DONNÉES DE L'EXERCICE:
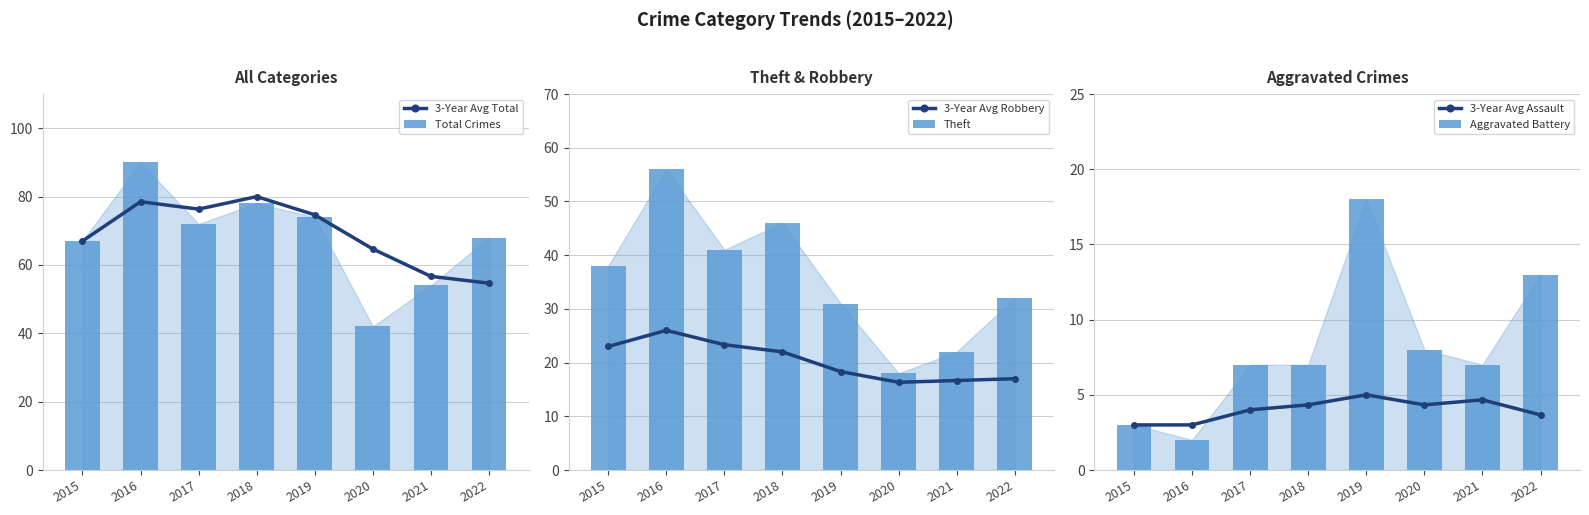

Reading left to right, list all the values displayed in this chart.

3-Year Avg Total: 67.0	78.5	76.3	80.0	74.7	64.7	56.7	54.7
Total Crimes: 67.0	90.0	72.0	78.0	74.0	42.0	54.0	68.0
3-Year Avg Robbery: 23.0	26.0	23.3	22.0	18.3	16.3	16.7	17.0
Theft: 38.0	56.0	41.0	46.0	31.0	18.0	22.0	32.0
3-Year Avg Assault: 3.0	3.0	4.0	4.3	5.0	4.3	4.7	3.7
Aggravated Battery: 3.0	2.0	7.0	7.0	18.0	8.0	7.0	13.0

À VOUS:
Modifiez tous les items ci-dessus en remplaçant « 3-Year Avg » par « Three-Year Avg », sans rien changer d'autre. Reproduisez-les sans les images, s'il vous plaît.

RÉPONSE FINALE:
Reading left to right, list all the values displayed in this chart.

Three-Year Avg Total: 67.0	78.5	76.3	80.0	74.7	64.7	56.7	54.7
Total Crimes: 67.0	90.0	72.0	78.0	74.0	42.0	54.0	68.0
Three-Year Avg Robbery: 23.0	26.0	23.3	22.0	18.3	16.3	16.7	17.0
Theft: 38.0	56.0	41.0	46.0	31.0	18.0	22.0	32.0
Three-Year Avg Assault: 3.0	3.0	4.0	4.3	5.0	4.3	4.7	3.7
Aggravated Battery: 3.0	2.0	7.0	7.0	18.0	8.0	7.0	13.0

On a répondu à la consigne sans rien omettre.